Elina Morhunova believes that geopolitics is all about leverage but asks, what’s in it for the Balkans and Europe? For political, economic and infrastructural reasons, as well as the European identity that the Union shares with the Western Balkans, it is vital to reanimate the spirit of the accession process in the region and in the European member states.
Credible enlargement perspective
It is often stated that the Western Balkans must be provided with a “credible enlargement perspective”. This phrase has in many respects replaced the question of whether the accession process as a tool in its current form is working and leading to measurable results. The very fact that 20 years after the EU launched the Stabilisation and Association Process (SAP) for the Western Balkans, with the aim of working toward eventual EU membership, only one country, Croatia, joined the EU, testifies that change is needed in order to maintain credibility of the accession process.
On 5 February 2020, the European Commission adopted the 2020 Communication to the European Parliament, The Council, The European Economic and Social Committee and The Committee of the Regions “Enhancing the accession process – A credible EU perspective for the Western Balkans”. The Communication proposes changes to reinvigorate the process based on four principles: more credibility, a stronger political steer, a more dynamic process, and greater predictability. To be truly credible, the EU Enlargement strategy should consider improving the overall methodology and opting for a bold political approach. The EU should demonstrate the political readiness to make enlargement functional, putting it at the centre of its policy by devoting resources and funds.
Great Power rivalry
Another aspect that needs the attention of both the EU and Balkans is the fact that the popularity of the EU or at least the confidence that the Western Balkans will join the Union at some point in the future is declining. The direct result of this is an increase of influence of other global powers in the region. While this effect has not gone unnoticed by the European Union, it cannot be stressed enough how real and big this danger is.

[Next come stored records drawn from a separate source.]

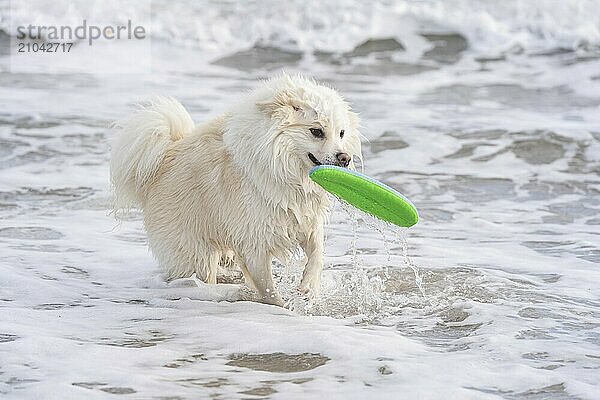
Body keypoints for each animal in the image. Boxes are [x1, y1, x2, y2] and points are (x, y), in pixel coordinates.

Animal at [110, 75, 364, 304]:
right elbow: (268, 289)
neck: (282, 167)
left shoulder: (304, 220)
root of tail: (162, 160)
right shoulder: (254, 241)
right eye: (316, 131)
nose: (344, 158)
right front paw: (282, 307)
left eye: (341, 133)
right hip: (195, 251)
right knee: (197, 275)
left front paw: (308, 288)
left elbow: (317, 254)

Everyday exposure to fake news diminishes the EU’s importance in the region, favouring Russia and China. The worry is that that this leaves a large number of citizens unaware of the facts about trade and donations where the EU represents the biggest and most reliable partner of Serbia. We shall be realistically aware of the economic leverage Russia and China have to increase their political influence.
The Wind of Change
Today, a core objective of the European Union’s engagement with the Western Balkans is to prepare them to meet all the requirements of membership. This includes supporting fundamental democratic, rule of law and economic reforms and alignment with core European values. This will in turn foster solid and accelerated economic growth and social convergence.
This forward-looking agenda will support the transformation of the Western Balkans into functioning market economies able to integrate fully into the EU’s single market, to create jobs and entrepreneurial opportunities, to improve the business and investment climate, to promote rule of law and to stop the brain drain from the region. These reforms are essential to boost the economies of the Balkans and to anchor them to the EU markets by accelerating the necessary convergence with the EU. Despite all the obstacles and odds, the Western Balkans accession process enunciates infinite opportunities for both Member States and the acceding ones. The region is a geopolitically decisive area for the European Union in terms of trade, transportation of goods and services, tourism, the energy market, security and much more.
To achieve that, the Balkans need the support of the European Union and the courage of European leaders to be the allies of citizens in the region and the agents of progressive and positive change rather than the guards of an unsatisfying status quo for both sides of the European Union border. Any future EU accession process needs adaptations and improvements to provide more clarity, support and realistic perspectives for the aspiring members. The perspective of the Western Balkans states on the further development of the accession process is comparatively underrepresented in the daily debate on EU enlargement policy.